▸ **EXERCISE MATERIAL**
........
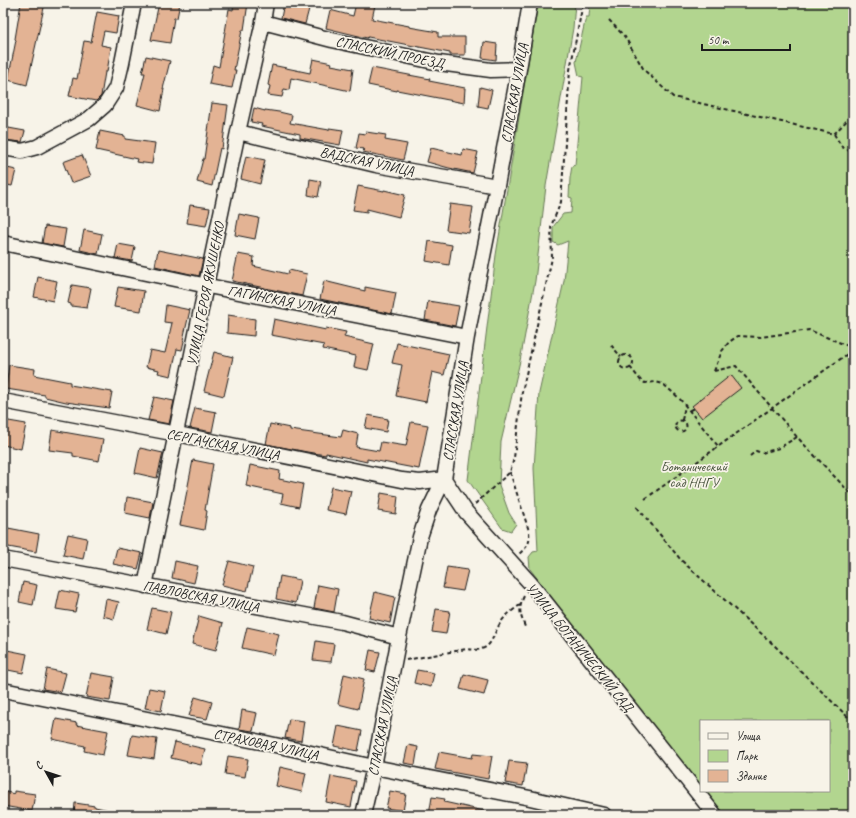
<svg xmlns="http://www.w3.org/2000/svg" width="856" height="818" font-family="Caveat,sans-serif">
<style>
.green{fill:#b2d58f;stroke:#677856;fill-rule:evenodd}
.building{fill:#e3b394;stroke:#1c1c1c}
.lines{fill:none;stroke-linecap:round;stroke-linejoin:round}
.minor-casing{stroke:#1c1c1c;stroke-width:17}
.path{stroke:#1c1c1c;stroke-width:2;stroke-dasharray:4 3;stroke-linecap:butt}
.minor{stroke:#f7f3e8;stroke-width:14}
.labels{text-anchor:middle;stroke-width:3.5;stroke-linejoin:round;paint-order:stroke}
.street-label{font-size:14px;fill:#1c1c1c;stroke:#f7f3e8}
.park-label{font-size:14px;fill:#49543e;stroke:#f7f3e8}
</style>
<rect width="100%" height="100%" fill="#f7f3e8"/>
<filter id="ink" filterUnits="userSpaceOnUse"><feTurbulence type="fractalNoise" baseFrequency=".025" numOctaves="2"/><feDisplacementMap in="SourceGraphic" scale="8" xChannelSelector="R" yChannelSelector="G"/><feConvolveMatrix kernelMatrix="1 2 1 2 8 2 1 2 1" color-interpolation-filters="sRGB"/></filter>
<g filter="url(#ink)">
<!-- green -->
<path class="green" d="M538,3H575L573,28L546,186L535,281L520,361L501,442L499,485L509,513L516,524L511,531L502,528L468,480L496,255Z
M590,3H853V815H718L530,569L529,557L533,552L538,551L534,468L539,393L564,281L568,241L558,245L553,242V227L563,214L571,213L572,198L569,197L570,178L572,166L575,165L583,77L579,76L576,62L586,17H589ZM701,721H829V791H701Z"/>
<!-- building -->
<path class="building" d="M21,3H45L27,85L8,80L16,40L15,39Z
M159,3H180L177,18H174L170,43L151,40Z
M234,3H248L244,30H242L234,70H236L232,88L209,84L213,65L219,67L229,9L233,10Z
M284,3H300L310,5L305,24L281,18Z
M356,3H367L375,5L372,19L409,26V27L438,32V37H465V55H450V53L368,37L367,38L326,28L330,10L353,16Z
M97,12L119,16L116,33L104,31L101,45L111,47L107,72H105L101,96L96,101L69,96L73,78L77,79L84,41L91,42Z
M484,42L497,44L496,60L482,58Z
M146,56L170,61L163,89H164L160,111L137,105L145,73H142Z
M313,59L332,63L331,65L353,69L350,91L291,78L289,90L284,89L282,97L268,95L270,86L268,85L272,65L310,73Z
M372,68L430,79L429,81L465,88L464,103L397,90V91L368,85Z
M480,87L492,90L488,108L478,106Z
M212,103L228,105L222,149L220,148L212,186L197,182L203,159H204Z
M254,108L265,111V110L279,112L292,115L290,123L329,130V128L343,130L340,145L300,138V134L261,126L262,124L251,122Z
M3,127L25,131L22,142L3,140Z
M100,131L125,136V139L155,143L152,164L136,162L137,159L96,150Z
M366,132L386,135L385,140L407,144L403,160L363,152L364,149L356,148L359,133L366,134Z
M431,148L462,155L463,149L478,152L473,173L449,168L427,162Z
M82,155L91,176L71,183L63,162Z
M246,156L265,160L260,184L241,179Z
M3,167L16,170L12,186L3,184Z
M310,179L321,181L318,197L308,195Z
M358,186L384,191V190L405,195L399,217L367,209V212L353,210Z
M450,204L473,207L469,233L446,230Z
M190,205L210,208L206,226L187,223Z
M239,214L259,218L255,239L235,235Z
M45,226L66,229L63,247L42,243Z
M84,230L102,234L98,254L80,250Z
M429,241L452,245L449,265L426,261Z
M118,244L135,247L132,261L115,258Z
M158,250L203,259L199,276L155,266Z
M238,254L254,257L253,266L288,274L289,270L307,274L302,296L232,281Z
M38,277L57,281L53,301L34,297Z
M324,281L365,291V287L396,293L392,314L320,299Z
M72,285L91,288L87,308L71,306V304L68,303Z
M118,287L144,291L141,311L114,307Z
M428,301L459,306L455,326L425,320Z
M166,305L190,310L183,340L184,341L182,350L177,349L171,376L158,373L159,370L146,367L150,350L165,353L172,323L164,322Z
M228,315L255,319L254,336L227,333Z
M274,319L326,330V328L346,332L344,337L374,344L368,370L354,367L356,356L323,349L324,345L271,335Z
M397,343L449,354L444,375L432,372L426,402L396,396L402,365L392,363Z
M214,352L233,357L224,396L204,391Z
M9,365L35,369L34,375L70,382V385L112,392L109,408L66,402L45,397V395L6,389Z
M731,375L741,388L702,418L692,406Z
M154,397L174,401L169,424L148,420Z
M195,408L216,412L212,432L190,428Z
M368,415L388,419L386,432L365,428Z
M3,420L26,424L21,449L3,445Z
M411,422L428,425L419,469L367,459V462L326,453V455L307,452L266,444L270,424L290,428V430L341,437L343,430L358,434L356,447L379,451L381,442L406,446Z
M52,430L103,439L99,461L73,456V453L49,450Z
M140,448L163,453L157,478L135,473Z
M193,460L213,464L205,510L207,511L204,530L180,525L184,506Z
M250,465L280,471L279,479L303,484L299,507L281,503L283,494L246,486Z
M331,487L351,491L346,514L326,510Z
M381,493L398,496L396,514L378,511Z
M127,497L153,502L150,518L125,513Z
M3,527L39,534L36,552L3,546Z
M68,534L87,538L83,559L63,555Z
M117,548L142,553L138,569L113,564Z
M175,561L198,566L194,583L172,578Z
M229,561L253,567L247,591L222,585Z
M447,567L468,570L463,591L443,588Z
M280,576L300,580L296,603L276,599Z
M23,582L37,585L33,605L19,602Z
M318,585L338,589L334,612L314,608Z
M60,590L79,594L75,612L56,609Z
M375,592L395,597L390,623L369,618Z
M106,599L119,602L114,619L103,616Z
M152,608L171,612L166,634L147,629Z
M436,609L450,611L446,634L432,632Z
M199,616L223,623L216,650L192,644Z
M247,627L279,634L274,655L242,648Z
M316,641L334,644L331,662L313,660Z
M7,650L27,654L23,673L3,669Z
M370,650L380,652L375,672L366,670Z
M47,669L66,673L61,692L43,689Z
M417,670L434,673L431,687L414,683Z
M91,673L114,677L110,701L86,697Z
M344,674L364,679L358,709L338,704Z
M464,674L488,680L484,695L460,689Z
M149,688L165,691L161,711L145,708Z
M195,697L212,702L207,719L189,716Z
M242,710L257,713L253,731L239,729Z
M56,719L77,723L76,725L108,731L103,755L84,751L85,746L52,739Z
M289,719L304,721L301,741L285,738Z
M338,726L362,731L358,751L334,746Z
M132,735L157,739L154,759L128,755Z
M175,742L205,749L201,765L171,758Z
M408,745L418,747L415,765L404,763Z
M439,752L472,758L473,754L492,756L488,779L435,769Z
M228,756L248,759L245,777L225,774Z
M509,761L527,763L523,786L505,783Z
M280,767L306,773L302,792L276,786Z
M331,776L356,781L351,807L326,802Z
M3,791L14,794V791L35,794L32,811L3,806Z
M390,791L406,794L403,811L386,808Z
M432,797L445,799L444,802L484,811L483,815H429Z
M75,803L95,806V807L114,811L113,815H74Z"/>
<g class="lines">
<defs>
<path id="minor" d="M263,22L332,40L439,63L491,70L519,69
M238,132L376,165L497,186
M3,148L22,151L37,147L89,119L105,105L116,88L122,63L134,3
M3,243L198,284L467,337
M3,401L177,434L402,480L420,482L444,479
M444,479L466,512L531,584L715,815
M3,559L342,622L399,637
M145,586L206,285L238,132L263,22L266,3
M3,690L266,743L374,767L530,798L604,815
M363,815L374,767L399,637L420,537L429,510L444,479L467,337L497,186L519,69L530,3"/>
</defs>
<!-- minor casing -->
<use href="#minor" class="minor-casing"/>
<!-- path -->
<path class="path" d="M609,20L625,37L644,70L673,97L834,134L842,147L853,152
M834,134L853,114
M611,345L621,357
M619 362a7 7 0 1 1 14 0a7 7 0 1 1-14 0Z
M630,367L642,382L645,383L656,382L663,384L679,398L718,446
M714,371L736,366L797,437L853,496
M714,371L722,351L729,342L738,336L761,337L809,330L853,348
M690,410L694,408
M682,420L685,406
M675.5 426a5.5 5.5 0 1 1 11 0a5.5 5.5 0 1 1-11 0Z
M750,456L756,451L762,453L779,448L797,437
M510,472L529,531C530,544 529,545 519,554
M645,499L853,350
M475,504L510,472L514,458L522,392L552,258L551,226L561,202L570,70L583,3
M637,507L681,560L776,647L853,722
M524,596C518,609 520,614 525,627
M406,660L467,649C493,653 490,639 501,622C506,615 513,610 520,605"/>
<!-- minor -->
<use href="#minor" class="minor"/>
</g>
</g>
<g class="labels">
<!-- street labels -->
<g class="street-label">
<text transform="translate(390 52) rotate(12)" y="5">СПАССКИЙ ПРОЕЗД</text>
<text transform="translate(514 93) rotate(-80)" y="5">СПАССКАЯ УЛИЦА</text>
<text transform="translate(367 161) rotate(12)" y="5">ВАДСКАЯ УЛИЦА</text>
<text transform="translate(205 294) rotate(-79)" y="5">УЛИЦА ГЕРОЯ ЯКУШЕНКО</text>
<text transform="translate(282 300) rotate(11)" y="5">ГАГИНСКАЯ УЛИЦА</text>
<text transform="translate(455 411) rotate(-81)" y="5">СПАССКАЯ УЛИЦА</text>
<text transform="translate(223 444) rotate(11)" y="5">СЕРГАЧСКАЯ УЛИЦА</text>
<text transform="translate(201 596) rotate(11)" y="5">ПАВЛОВСКАЯ УЛИЦА</text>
<text transform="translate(580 647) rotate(51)" y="5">УЛИЦА БОТАНИЧЕСКИЙ САД</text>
<text transform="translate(382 726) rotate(-79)" y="5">СПАССКАЯ УЛИЦА</text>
<text transform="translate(266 744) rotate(12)" y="5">СТРАХОВАЯ УЛИЦА</text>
</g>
<!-- park labels -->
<g class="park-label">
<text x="694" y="471">Ботанический<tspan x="694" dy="16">сад ННГУ</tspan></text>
</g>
</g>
<!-- margin -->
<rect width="856" height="818" fill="none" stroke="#f7f3e8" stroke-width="16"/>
<rect x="8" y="8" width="840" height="802" fill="none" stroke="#1c1c1c" stroke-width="1.5" filter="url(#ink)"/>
<!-- legend -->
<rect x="700" y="720" width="130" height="72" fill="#f7f3e8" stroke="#9f9d96"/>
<rect x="708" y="733" width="20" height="6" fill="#f7f3e8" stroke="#9f9d96"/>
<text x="736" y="740" font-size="12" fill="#1c1c1c">Улица</text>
<rect x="708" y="750" width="20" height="12" fill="#b2d58f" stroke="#9f9d96"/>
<text x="736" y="760" font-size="12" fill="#1c1c1c">Парк</text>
<rect x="708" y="770" width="20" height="12" fill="#e3b394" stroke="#9f9d96"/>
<text x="736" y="780" font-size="12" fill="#1c1c1c">Здание</text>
<!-- north arrow -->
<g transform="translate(46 772) rotate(309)" stroke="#f7f3e8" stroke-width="3" paint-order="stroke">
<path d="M0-3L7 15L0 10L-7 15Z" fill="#1c1c1c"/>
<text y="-6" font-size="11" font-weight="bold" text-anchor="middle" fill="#1c1c1c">С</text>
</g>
<!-- scale -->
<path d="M702 44v6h88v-6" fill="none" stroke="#1c1c1c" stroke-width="2"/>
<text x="708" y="44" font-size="12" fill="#1c1c1c" stroke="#f7f3e8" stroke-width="3" paint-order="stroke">50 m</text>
</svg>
........
Pull out each line of the records holding the string "linecap".

.lines{fill:none;stroke-linecap:round;stroke-linejoin:round}
.path{stroke:#1c1c1c;stroke-width:2;stroke-dasharray:4 3;stroke-linecap:butt}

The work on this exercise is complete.